### WORK ORDER
Among the entries below, extract exactly the lines that run from the one with "bakery bread [535" through the one with "jar [540 286] → jar [297 658], shifted", both ends included.

───── PROVIDED INFORMATION

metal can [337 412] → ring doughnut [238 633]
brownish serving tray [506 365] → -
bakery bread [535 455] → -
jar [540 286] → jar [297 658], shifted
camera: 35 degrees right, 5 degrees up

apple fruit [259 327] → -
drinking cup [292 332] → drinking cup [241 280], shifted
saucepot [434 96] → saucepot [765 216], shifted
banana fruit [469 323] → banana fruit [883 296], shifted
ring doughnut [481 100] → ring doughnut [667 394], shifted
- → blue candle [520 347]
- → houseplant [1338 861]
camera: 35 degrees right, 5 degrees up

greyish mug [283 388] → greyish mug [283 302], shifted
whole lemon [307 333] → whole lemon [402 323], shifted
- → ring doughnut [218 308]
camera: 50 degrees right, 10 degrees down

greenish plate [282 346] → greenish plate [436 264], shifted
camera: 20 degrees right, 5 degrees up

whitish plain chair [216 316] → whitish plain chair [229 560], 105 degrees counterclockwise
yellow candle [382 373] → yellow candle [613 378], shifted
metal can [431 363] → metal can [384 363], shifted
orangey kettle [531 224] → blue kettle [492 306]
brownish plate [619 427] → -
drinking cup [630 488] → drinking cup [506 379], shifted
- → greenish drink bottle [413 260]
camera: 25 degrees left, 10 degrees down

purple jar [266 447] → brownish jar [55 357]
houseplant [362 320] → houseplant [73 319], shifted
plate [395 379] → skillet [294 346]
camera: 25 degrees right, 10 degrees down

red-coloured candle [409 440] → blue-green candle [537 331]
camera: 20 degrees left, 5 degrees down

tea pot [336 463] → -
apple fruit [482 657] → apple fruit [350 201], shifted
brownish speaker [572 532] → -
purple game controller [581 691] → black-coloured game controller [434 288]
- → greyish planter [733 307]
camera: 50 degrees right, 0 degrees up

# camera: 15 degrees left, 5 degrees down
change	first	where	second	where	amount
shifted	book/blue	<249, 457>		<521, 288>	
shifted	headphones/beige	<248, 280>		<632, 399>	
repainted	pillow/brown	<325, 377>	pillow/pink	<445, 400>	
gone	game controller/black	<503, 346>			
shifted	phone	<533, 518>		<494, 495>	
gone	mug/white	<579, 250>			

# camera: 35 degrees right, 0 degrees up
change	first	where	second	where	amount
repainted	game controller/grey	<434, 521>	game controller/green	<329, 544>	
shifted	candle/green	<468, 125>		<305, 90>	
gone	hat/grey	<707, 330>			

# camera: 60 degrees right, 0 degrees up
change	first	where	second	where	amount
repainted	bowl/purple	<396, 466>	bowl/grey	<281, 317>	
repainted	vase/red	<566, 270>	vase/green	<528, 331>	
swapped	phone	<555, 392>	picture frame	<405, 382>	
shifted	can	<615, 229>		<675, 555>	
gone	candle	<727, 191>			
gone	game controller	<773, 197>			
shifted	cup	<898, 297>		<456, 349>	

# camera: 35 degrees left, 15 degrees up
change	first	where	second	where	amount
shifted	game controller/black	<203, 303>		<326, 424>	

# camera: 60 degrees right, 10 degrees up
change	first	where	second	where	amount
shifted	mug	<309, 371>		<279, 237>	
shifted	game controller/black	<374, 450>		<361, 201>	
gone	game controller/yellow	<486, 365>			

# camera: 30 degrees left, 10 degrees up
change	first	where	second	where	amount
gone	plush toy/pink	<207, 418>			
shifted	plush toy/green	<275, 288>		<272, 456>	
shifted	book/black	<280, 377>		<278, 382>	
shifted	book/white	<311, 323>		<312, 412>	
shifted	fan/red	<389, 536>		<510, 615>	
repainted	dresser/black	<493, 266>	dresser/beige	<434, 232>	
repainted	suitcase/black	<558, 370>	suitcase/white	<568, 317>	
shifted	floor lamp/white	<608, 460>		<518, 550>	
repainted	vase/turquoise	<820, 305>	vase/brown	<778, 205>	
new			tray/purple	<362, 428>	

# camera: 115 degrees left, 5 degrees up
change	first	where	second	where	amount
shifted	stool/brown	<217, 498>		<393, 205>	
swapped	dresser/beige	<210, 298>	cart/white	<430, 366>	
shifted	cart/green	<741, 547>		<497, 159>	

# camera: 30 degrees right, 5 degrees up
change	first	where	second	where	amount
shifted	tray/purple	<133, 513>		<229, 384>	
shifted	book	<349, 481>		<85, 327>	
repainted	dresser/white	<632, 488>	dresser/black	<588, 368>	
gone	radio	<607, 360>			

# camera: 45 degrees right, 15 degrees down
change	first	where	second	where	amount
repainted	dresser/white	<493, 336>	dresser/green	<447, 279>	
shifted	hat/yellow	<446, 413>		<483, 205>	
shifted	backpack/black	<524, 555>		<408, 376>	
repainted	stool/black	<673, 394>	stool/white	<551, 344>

──────────

### YOUR RESPONSE
bakery bread [535 455] → -
jar [540 286] → jar [297 658], shifted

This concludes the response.